DIRECTIONS FOR THIS TASK
I need the lines below from the one with "[170,736,299,754] [91,764,216,780] local" down to the one with "(1027, 320) none" reproduced exactly, both ends included, and nothing else.

MATERIAL FOR THIS TASK

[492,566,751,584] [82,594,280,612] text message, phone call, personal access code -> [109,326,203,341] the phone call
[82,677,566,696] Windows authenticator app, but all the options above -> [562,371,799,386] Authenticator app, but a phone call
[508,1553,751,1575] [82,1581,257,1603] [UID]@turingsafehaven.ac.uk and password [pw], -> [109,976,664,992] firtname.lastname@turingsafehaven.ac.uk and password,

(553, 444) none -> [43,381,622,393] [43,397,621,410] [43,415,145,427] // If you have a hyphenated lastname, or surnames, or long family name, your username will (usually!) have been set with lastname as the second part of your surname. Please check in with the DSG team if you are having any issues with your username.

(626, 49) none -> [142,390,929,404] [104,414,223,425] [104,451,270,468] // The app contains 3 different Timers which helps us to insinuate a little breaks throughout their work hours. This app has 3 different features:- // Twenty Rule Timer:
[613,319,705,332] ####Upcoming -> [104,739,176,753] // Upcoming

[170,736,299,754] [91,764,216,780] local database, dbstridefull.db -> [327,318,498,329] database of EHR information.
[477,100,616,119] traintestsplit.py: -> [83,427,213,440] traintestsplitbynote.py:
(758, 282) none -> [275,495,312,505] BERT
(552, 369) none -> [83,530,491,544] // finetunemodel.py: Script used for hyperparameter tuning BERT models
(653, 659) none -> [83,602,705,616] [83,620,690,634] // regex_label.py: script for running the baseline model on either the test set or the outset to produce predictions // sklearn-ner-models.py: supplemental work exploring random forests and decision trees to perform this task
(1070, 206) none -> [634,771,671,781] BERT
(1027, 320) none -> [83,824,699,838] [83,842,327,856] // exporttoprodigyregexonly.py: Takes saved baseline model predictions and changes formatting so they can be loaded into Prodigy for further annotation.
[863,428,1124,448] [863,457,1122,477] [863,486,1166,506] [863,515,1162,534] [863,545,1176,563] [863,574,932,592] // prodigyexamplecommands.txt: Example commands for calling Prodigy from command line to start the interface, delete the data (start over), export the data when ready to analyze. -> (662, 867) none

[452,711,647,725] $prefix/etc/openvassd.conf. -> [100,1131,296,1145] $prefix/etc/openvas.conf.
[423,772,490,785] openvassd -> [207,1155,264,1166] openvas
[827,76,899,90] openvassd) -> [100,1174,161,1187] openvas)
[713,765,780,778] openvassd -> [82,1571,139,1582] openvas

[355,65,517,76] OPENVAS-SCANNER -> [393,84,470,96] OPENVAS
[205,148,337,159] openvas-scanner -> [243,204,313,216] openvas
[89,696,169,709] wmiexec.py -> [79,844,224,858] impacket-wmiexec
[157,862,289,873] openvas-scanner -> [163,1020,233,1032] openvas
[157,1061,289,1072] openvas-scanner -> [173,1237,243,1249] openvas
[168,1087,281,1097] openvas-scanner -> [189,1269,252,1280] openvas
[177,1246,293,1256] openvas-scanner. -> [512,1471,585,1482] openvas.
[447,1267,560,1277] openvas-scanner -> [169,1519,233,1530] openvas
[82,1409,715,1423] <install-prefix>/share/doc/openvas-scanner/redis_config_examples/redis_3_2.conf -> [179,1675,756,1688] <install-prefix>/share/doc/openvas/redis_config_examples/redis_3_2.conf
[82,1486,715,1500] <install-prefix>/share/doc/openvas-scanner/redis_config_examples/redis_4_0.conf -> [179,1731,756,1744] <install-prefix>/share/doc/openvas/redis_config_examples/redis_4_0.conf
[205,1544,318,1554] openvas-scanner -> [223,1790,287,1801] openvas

EXERCISE RESPONSE
[170,736,299,754] [91,764,216,780] local database, dbstridefull.db -> [327,318,498,329] database of EHR information.
[477,100,616,119] traintestsplit.py: -> [83,427,213,440] traintestsplitbynote.py:
(758, 282) none -> [275,495,312,505] BERT
(552, 369) none -> [83,530,491,544] // finetunemodel.py: Script used for hyperparameter tuning BERT models
(653, 659) none -> [83,602,705,616] [83,620,690,634] // regex_label.py: script for running the baseline model on either the test set or the outset to produce predictions // sklearn-ner-models.py: supplemental work exploring random forests and decision trees to perform this task
(1070, 206) none -> [634,771,671,781] BERT
(1027, 320) none -> [83,824,699,838] [83,842,327,856] // exporttoprodigyregexonly.py: Takes saved baseline model predictions and changes formatting so they can be loaded into Prodigy for further annotation.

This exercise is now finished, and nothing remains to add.